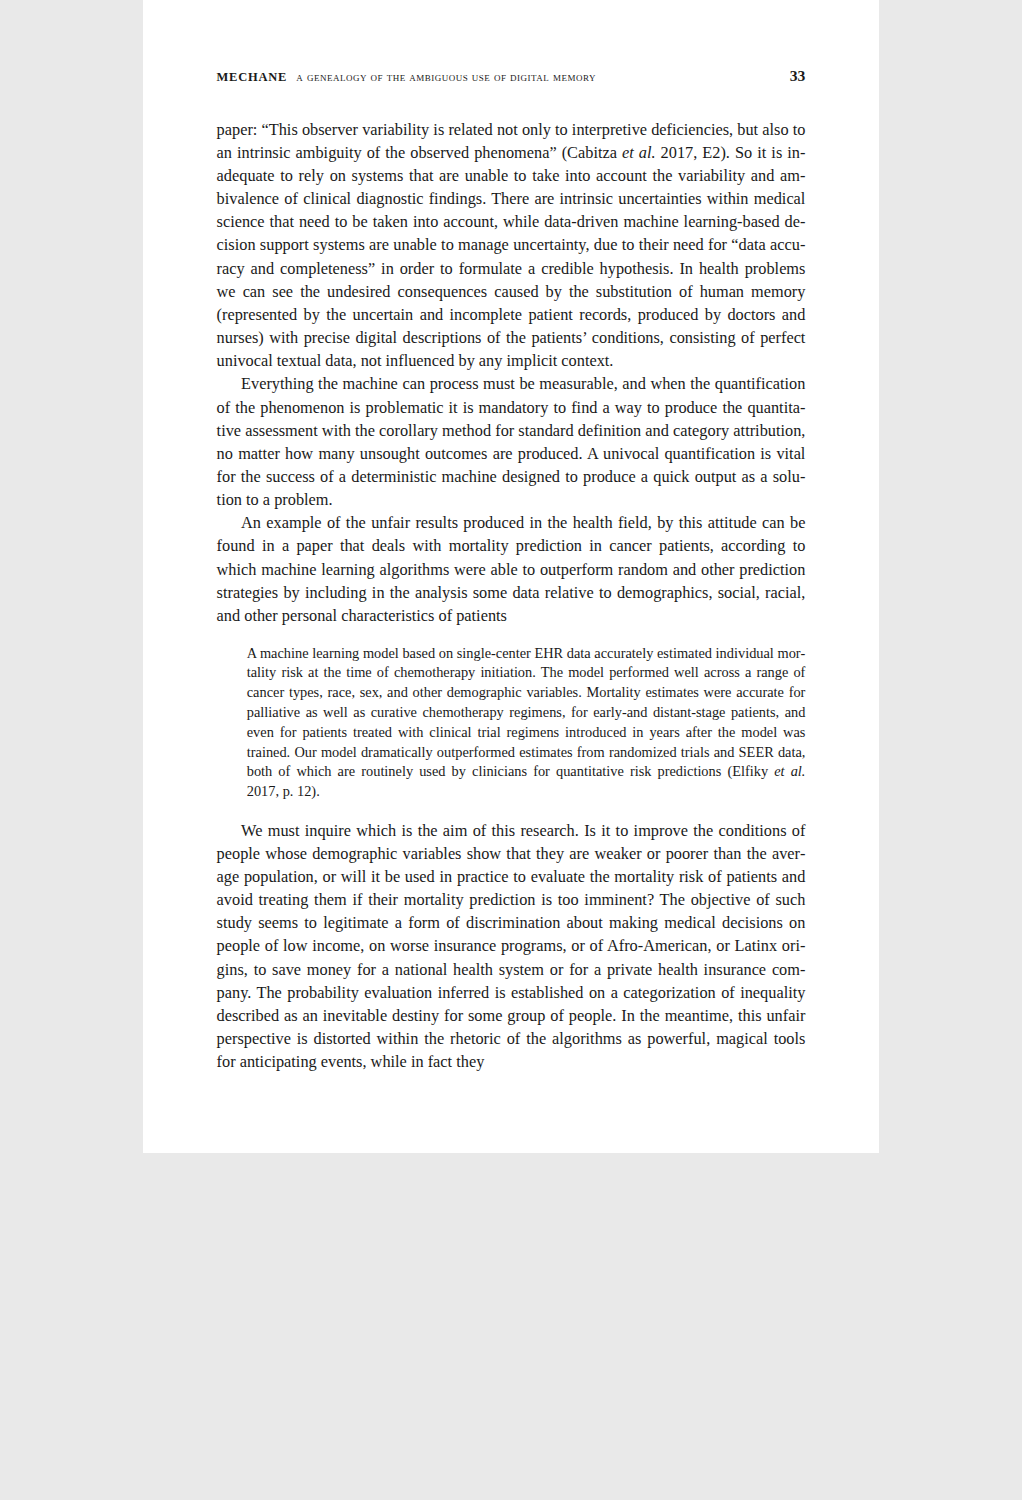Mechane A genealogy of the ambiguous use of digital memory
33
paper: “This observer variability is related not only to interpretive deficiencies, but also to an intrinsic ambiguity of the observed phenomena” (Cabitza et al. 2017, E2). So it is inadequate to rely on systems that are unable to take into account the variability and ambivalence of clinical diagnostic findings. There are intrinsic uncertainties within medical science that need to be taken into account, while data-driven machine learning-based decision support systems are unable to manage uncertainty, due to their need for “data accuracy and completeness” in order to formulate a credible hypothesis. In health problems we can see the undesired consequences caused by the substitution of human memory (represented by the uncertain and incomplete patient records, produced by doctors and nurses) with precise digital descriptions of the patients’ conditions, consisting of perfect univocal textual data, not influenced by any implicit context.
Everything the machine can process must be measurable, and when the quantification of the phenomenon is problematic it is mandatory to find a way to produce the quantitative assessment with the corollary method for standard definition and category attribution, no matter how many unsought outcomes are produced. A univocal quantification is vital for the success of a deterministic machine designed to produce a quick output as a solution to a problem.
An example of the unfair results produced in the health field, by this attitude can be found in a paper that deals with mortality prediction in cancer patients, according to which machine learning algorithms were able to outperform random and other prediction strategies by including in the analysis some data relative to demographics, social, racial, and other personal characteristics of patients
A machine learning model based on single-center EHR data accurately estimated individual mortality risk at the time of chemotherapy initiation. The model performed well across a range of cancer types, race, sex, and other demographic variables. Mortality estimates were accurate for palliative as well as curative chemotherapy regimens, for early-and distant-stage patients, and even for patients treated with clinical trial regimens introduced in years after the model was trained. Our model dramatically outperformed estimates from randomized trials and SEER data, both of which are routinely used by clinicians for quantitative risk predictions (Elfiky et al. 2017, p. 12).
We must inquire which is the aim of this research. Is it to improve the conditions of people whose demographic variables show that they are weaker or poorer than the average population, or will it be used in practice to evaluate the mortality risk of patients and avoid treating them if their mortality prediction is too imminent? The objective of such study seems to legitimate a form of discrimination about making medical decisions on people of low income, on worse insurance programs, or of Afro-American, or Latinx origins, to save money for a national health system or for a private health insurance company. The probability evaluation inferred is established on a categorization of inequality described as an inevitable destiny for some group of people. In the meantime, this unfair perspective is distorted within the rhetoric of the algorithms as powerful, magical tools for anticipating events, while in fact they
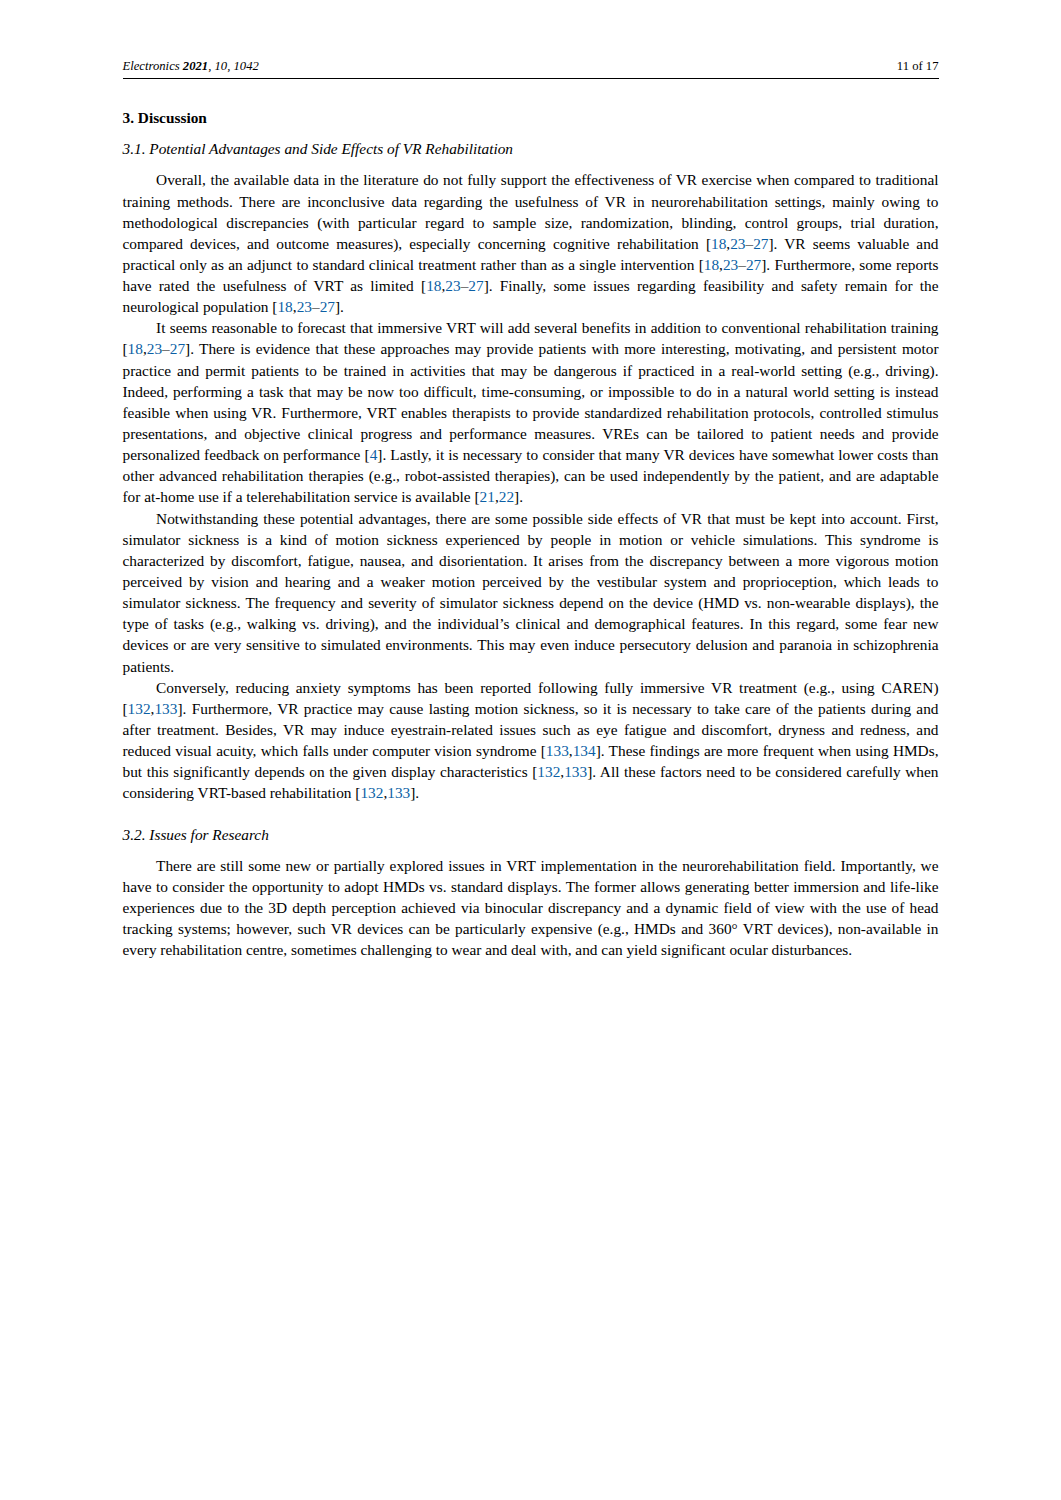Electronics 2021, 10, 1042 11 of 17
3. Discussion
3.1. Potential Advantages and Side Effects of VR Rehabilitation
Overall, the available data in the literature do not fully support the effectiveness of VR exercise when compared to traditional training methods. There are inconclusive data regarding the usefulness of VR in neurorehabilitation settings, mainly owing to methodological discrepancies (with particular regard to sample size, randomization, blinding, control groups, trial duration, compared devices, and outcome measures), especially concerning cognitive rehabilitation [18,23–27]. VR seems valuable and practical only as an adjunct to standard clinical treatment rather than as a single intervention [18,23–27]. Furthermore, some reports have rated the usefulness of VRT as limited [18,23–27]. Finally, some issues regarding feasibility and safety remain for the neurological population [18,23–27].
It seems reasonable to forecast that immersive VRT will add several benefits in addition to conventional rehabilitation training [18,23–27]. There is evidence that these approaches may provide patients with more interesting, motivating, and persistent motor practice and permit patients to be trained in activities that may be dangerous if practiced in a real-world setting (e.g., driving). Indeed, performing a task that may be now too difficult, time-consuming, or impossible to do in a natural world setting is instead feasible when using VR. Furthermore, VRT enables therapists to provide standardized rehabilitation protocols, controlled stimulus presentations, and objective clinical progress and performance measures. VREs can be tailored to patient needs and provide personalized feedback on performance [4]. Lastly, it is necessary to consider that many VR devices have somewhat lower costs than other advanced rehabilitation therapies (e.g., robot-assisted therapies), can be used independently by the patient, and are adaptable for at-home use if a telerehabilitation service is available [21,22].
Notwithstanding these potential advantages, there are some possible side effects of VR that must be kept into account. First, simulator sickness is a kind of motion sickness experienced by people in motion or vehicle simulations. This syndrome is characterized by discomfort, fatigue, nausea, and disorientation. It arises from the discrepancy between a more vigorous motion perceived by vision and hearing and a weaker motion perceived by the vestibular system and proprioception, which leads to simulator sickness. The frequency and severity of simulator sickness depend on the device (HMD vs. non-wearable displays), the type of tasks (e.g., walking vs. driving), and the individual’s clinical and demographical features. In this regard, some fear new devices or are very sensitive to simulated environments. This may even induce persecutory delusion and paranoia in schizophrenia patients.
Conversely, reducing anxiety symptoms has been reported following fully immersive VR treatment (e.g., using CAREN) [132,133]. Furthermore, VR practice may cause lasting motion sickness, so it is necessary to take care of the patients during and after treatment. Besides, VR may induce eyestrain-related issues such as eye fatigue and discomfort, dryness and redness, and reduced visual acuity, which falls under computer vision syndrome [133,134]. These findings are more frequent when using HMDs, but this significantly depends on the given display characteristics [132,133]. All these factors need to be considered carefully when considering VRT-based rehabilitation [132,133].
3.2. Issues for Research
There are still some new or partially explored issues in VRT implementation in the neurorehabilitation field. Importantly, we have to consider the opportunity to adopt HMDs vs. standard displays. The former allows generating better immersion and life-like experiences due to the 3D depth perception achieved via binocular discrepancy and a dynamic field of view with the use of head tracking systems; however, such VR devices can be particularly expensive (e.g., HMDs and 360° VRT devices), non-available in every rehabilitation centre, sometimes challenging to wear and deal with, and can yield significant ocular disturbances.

§ §

__AIM OF THE TASK__
Could you restate word for word the lines above from the one containing "Everything the machine" through the one containing "An example of", both included, and nothing else?

__OUTPUT OF THE TASK__
Everything the machine can process must be measurable, and when the quantification of the phenomenon is problematic it is mandatory to find a way to produce the quantitative assessment with the corollary method for standard definition and category attribution, no matter how many unsought outcomes are produced. A univocal quantification is vital for the success of a deterministic machine designed to produce a quick output as a solution to a problem.
An example of the unfair results produced in the health field, by this attitude can be found in a paper that deals with mortality prediction in cancer patients, according to which machine learning algorithms were able to outperform random and other prediction strategies by including in the analysis some data relative to demographics, social, racial, and other personal characteristics of patients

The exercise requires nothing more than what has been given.